Fill this template by adding your own code. Then create a model object.

In [None]:
dam = DifferentialActionModelBicopter()


## Finite differences
You can also define a `calcDiff` method, with the same signature of `calc`, to compute the derivatives and store them in the corresponding fields of `data`. This is more advanced, useful for accuracy and efficiency. For today, we are rather going to compute the derivatives by finite differencing.

In [None]:
# Using NumDiff for computing the derivatives. We specify the
# withGaussApprox=True to have approximation of the Hessian based on the
# Jacobian of the cost residuals.
damND = crocoddyl.DifferentialActionModelNumDiff(dam, True)


## Syntax of the integrator
The DAM now just has to be given to a integrator "IAM" model.

In [None]:
# Getting the IAM using the simpletic Euler rule
iam = crocoddyl.IntegratedActionModelEuler(damND, timeStep)


## Terminal model
We suggest you use different weights for the terminal model.

In [None]:
# Similarly creates a terminal model, but change the cost weights
terminalDam = DifferentialActionModelBicopter()
terminalDamND = crocoddyl.DifferentialActionModelNumDiff(terminalDam, True)
terminalIam = crocoddyl.IntegratedActionModelEuler(terminalDamND)

terminalDam.costWeights[0] = 100 # horizontal position
terminalDam.costWeights[1] = 100 # vertical position
terminalDam.costWeights[2] = 100.0 # angle sin (first order)
terminalDam.costWeights[3] = 100.0 # angle cos (second order)
terminalDam.costWeights[4] = 100 # horizontal velocity
terminalDam.costWeights[5] = 100 # vertical velocity
terminalDam.costWeights[6] = 100 # angular velocity


## Definition of the optimal control problem
Now, you classically do:

In [None]:
# Define the optimal control problem.
problem = crocoddyl.ShootingProblem(x0, [iam] * T, terminalIam)

# Solving it using DDP
ddp = crocoddyl.SolverDDP(problem)
ddp.setCallbacks([crocoddyl.CallbackLogger(), crocoddyl.CallbackVerbose()])

### SOLVE THE PROBLEM
done = ddp.solve([], [], 300)
assert(done)


## Visualize the solution

In [None]:
from utils.bicopter import plotBicopterSolution,ViewerBicopter

In [None]:
log = ddp.getCallbacks()[0]
crocoddyl.plotOCSolution(log.xs, log.us, figIndex=1, show=False)
# crocoddyl.plotConvergence(
#     log.costs,
#     log.pregs,
#     log.dregs,
#     log.grads,
#     log.stops,
#     log.steps,
#     figIndex=2,
#     show=False,
# )

plotBicopterSolution(list(ddp.xs)[::3])


If you want, you can see the movement in a 3D visualization.

In [None]:
viz = ViewerBicopter()


In [None]:
viz.viz.viewer.jupyter_cell()

In [None]:
viz.displayTrajectory(ddp.xs,timeStep*2)

----
# Conclusion
Like the unicycle, you can similarly play with the copter, changing the initial conditions or the weights, which should trigger different maneuvers or even strange behaviors.
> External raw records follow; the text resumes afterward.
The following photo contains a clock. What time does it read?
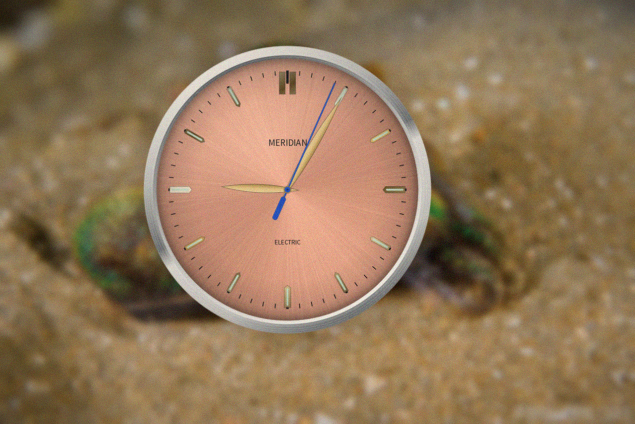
9:05:04
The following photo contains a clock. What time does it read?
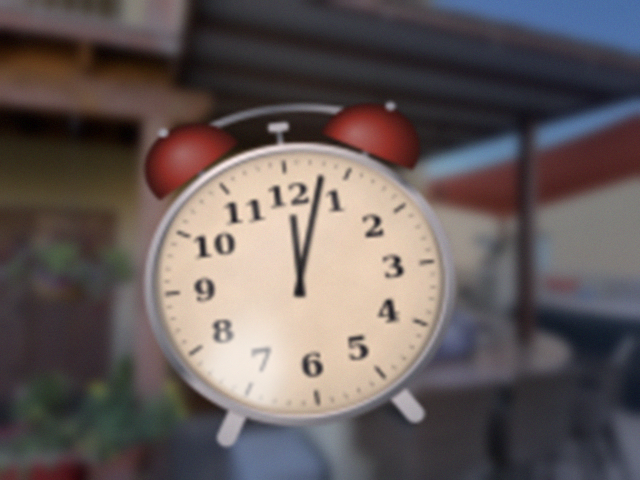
12:03
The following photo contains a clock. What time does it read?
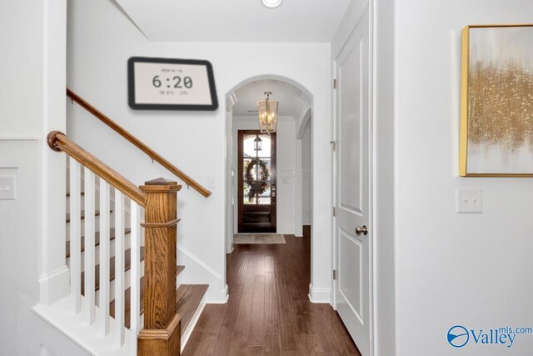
6:20
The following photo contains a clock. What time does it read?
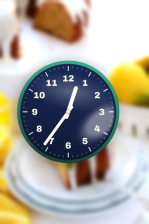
12:36
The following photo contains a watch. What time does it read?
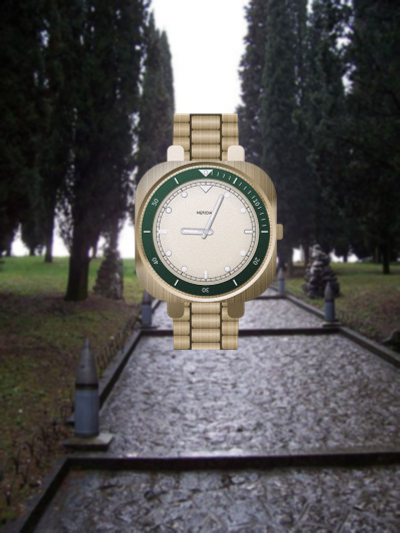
9:04
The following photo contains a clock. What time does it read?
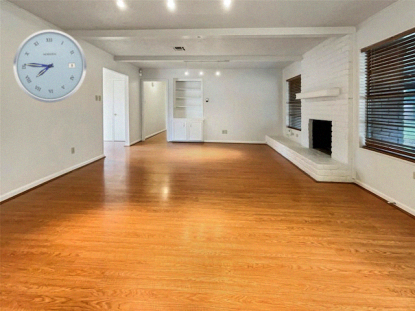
7:46
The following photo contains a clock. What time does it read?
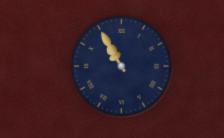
10:55
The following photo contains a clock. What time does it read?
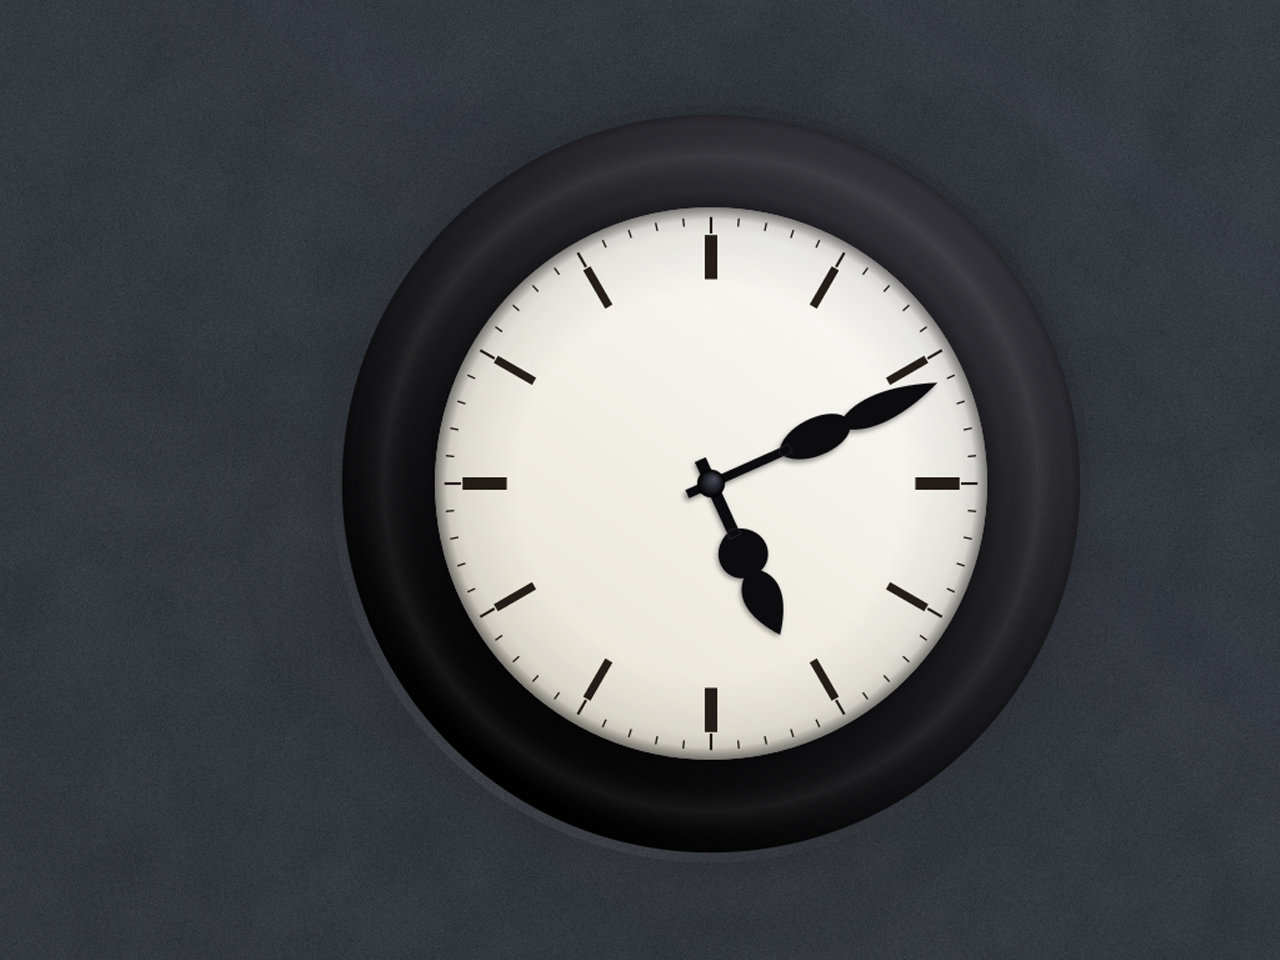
5:11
Remember this is a local optimization solver, which you better warm start with a sound behavior when trying to achieve something fancy.

In this work, you drove you to use the basic part of Crocoddyl API: the basic solver DDP, and the basic front end. For the front end, many features based on Pinocchio are implemented. For the solvers, other more advanced solvers have been added, and we hope many more are to come.